Collected data

——

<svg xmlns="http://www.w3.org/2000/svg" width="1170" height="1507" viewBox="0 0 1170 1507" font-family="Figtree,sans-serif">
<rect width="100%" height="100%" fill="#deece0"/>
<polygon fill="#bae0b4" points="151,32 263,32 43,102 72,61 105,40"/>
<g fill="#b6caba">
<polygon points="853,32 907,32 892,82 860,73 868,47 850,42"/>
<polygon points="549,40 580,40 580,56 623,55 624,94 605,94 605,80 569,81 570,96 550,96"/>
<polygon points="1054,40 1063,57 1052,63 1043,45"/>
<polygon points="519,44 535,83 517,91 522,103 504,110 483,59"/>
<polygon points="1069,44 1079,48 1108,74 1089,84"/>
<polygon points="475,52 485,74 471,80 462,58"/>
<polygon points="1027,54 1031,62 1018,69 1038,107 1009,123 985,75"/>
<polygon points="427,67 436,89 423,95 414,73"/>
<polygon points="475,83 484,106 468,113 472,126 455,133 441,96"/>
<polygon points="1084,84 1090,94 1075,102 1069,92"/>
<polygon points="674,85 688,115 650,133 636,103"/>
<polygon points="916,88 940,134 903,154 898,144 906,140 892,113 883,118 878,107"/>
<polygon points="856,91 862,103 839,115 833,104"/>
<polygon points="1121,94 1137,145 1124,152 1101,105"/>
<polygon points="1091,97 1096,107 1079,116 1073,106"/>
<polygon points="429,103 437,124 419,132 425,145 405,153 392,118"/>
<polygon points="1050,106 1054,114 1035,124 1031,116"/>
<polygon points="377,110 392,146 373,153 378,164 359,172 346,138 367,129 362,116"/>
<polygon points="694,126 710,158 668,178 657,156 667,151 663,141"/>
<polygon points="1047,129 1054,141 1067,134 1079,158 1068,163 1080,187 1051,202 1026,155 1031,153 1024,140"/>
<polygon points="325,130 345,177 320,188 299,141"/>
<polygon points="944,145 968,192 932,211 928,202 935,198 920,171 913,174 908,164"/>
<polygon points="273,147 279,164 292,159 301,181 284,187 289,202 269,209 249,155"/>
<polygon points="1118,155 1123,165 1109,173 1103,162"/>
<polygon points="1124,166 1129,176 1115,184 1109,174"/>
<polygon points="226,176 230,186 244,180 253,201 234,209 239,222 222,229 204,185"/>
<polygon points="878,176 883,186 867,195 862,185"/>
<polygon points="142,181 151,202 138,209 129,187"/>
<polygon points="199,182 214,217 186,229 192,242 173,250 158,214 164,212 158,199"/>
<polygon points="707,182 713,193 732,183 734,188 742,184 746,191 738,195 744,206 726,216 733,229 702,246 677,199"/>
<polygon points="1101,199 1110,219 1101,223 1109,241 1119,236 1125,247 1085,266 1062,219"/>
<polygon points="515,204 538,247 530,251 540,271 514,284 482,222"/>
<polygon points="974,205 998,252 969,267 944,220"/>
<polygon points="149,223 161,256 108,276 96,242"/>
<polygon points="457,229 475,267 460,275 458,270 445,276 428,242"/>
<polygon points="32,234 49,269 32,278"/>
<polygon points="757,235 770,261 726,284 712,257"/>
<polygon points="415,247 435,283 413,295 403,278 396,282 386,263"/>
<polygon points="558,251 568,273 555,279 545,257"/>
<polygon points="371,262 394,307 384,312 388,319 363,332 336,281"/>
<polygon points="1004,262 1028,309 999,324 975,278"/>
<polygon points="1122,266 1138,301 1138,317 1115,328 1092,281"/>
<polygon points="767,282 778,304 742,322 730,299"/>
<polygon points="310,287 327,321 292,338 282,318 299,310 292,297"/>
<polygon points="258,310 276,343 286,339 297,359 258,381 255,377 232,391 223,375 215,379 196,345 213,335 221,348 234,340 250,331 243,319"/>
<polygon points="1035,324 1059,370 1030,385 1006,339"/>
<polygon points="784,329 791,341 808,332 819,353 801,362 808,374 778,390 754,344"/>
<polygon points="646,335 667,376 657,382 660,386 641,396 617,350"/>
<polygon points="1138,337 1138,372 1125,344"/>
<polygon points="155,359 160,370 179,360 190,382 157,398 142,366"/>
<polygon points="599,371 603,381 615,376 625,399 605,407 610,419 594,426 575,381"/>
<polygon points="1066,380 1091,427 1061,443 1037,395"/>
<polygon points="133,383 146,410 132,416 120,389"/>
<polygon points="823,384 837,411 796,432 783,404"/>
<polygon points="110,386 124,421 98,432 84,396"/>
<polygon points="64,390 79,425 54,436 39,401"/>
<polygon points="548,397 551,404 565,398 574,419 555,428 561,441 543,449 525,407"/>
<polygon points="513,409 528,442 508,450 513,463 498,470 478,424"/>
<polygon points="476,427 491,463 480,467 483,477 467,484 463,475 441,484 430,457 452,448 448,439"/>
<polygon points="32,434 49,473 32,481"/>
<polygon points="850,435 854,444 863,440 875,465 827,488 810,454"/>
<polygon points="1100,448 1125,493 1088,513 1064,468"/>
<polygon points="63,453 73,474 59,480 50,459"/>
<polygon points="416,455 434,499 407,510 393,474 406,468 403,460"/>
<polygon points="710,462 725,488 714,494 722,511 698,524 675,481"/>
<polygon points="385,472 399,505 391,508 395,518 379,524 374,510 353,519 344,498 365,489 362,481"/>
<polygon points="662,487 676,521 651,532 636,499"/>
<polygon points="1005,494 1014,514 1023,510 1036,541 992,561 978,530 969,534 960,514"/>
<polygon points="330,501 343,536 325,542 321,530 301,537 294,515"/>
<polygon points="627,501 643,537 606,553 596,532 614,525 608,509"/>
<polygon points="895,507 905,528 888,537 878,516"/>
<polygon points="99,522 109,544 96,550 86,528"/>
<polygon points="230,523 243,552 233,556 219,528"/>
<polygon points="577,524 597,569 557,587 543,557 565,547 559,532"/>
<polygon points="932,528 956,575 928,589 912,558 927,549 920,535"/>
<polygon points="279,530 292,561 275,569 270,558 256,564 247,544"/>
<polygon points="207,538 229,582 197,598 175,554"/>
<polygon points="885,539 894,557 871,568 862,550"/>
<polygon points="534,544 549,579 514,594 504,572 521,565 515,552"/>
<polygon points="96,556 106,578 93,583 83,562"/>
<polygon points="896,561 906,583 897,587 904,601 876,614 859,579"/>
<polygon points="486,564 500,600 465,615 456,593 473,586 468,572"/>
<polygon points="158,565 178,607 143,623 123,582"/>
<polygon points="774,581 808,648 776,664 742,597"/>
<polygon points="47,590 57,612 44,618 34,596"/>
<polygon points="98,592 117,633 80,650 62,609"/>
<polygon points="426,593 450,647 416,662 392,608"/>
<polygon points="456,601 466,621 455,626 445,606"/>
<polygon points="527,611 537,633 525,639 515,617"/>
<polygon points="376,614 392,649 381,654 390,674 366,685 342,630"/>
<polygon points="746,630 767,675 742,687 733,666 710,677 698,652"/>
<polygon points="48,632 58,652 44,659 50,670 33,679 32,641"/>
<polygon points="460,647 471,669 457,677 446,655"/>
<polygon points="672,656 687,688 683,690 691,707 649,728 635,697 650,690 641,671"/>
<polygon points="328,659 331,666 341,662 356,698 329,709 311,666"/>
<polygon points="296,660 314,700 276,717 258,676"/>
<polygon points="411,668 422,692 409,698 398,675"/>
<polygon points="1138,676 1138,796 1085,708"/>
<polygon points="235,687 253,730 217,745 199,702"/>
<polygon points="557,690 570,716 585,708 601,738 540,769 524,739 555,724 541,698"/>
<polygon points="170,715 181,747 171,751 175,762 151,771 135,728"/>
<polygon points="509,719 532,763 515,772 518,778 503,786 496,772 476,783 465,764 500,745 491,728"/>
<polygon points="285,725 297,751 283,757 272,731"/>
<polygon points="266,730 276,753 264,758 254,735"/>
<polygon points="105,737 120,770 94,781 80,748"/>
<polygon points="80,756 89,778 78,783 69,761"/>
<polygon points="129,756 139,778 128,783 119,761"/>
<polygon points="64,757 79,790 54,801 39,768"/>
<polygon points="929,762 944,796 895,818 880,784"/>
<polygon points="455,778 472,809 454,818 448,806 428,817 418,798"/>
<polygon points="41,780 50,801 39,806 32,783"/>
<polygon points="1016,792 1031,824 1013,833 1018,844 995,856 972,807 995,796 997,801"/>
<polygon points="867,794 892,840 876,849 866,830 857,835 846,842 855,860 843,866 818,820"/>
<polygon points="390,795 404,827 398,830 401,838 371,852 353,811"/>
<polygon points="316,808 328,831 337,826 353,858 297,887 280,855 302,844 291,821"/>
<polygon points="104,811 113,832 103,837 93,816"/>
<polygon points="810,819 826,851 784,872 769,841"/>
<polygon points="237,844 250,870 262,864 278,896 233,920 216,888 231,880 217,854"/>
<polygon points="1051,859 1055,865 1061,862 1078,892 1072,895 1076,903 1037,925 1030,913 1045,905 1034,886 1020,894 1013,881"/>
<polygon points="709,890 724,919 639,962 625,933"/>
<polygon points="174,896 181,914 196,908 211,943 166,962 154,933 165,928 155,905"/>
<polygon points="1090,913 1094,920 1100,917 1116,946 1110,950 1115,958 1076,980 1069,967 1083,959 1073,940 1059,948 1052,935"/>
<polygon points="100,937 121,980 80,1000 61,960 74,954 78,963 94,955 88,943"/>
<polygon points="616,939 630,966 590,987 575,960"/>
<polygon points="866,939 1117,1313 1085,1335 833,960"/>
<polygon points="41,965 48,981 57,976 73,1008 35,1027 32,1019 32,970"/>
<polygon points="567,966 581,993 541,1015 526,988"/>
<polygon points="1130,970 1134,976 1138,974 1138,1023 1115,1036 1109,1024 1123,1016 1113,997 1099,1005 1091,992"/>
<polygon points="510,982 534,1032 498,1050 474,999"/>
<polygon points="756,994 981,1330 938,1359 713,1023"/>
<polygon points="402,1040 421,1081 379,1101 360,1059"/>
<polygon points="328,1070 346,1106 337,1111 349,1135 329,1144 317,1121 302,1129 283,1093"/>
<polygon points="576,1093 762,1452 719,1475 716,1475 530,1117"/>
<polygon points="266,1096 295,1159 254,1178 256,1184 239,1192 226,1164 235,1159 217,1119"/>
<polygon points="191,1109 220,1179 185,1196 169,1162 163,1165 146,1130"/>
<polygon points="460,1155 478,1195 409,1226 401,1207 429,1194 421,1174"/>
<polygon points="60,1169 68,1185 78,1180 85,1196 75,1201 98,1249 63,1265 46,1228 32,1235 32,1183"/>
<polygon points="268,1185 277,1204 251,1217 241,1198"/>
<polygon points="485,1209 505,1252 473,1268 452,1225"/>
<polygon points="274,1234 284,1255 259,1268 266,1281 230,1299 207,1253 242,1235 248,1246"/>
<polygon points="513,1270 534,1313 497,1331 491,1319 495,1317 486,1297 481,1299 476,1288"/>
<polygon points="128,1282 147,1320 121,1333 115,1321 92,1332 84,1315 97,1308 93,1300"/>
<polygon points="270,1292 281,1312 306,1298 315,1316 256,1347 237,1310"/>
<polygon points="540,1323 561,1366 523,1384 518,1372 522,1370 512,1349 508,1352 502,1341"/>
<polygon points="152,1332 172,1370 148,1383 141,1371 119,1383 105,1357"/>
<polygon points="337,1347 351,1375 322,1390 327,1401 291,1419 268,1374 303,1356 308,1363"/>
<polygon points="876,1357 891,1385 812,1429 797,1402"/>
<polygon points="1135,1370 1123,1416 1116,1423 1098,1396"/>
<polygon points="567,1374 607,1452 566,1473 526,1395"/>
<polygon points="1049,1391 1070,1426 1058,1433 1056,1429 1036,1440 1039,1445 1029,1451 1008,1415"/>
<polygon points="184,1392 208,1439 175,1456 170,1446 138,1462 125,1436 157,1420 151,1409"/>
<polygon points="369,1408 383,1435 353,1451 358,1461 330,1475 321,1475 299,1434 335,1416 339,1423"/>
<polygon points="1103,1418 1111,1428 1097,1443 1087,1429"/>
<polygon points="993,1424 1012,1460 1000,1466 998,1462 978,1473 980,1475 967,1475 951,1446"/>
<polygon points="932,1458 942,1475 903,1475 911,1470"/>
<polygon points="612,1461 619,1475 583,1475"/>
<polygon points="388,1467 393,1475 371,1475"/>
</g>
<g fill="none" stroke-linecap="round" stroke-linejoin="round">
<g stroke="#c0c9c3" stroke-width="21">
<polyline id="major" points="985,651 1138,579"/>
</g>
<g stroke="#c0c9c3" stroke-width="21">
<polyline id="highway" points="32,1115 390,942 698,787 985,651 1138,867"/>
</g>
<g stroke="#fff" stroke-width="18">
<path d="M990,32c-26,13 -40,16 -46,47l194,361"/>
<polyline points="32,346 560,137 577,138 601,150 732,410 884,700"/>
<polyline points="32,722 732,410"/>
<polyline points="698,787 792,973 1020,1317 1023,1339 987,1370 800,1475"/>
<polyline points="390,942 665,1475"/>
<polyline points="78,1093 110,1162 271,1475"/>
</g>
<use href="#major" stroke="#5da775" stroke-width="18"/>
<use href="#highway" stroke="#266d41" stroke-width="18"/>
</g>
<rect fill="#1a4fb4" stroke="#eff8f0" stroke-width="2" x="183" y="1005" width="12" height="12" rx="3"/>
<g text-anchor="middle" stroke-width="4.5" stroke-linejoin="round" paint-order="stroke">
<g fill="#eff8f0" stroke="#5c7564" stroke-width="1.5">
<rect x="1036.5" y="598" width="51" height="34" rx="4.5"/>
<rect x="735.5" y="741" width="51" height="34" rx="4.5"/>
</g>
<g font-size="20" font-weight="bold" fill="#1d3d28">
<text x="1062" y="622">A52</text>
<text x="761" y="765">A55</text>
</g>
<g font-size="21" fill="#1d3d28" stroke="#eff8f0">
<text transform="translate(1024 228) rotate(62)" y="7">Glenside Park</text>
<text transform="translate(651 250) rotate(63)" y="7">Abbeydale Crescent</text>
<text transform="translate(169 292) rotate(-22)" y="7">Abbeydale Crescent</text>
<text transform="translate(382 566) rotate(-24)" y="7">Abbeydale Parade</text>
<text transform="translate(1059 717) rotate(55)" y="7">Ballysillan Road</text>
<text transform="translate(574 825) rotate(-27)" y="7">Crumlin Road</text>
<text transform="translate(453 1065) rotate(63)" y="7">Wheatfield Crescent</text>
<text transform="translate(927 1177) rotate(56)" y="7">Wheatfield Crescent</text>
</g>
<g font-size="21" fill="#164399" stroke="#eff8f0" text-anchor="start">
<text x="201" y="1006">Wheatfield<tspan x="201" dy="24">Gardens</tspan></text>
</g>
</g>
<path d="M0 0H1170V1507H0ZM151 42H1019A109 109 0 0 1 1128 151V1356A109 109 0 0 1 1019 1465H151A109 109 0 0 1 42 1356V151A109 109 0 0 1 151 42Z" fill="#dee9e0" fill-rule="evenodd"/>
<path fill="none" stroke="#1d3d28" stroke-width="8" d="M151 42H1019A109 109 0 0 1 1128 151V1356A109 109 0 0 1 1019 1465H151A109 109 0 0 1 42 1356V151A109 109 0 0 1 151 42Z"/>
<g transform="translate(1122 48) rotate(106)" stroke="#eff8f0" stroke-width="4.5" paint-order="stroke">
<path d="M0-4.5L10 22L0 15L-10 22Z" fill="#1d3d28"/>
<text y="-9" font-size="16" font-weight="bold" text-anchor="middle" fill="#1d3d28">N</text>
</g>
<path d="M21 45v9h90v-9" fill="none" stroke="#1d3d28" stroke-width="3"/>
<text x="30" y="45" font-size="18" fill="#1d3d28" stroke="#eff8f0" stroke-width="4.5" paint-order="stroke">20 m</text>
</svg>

——

#### What is needed
Among the records above, how many lines carry the string "bold"? Reply with the number alone.

#### Result of the exercise
2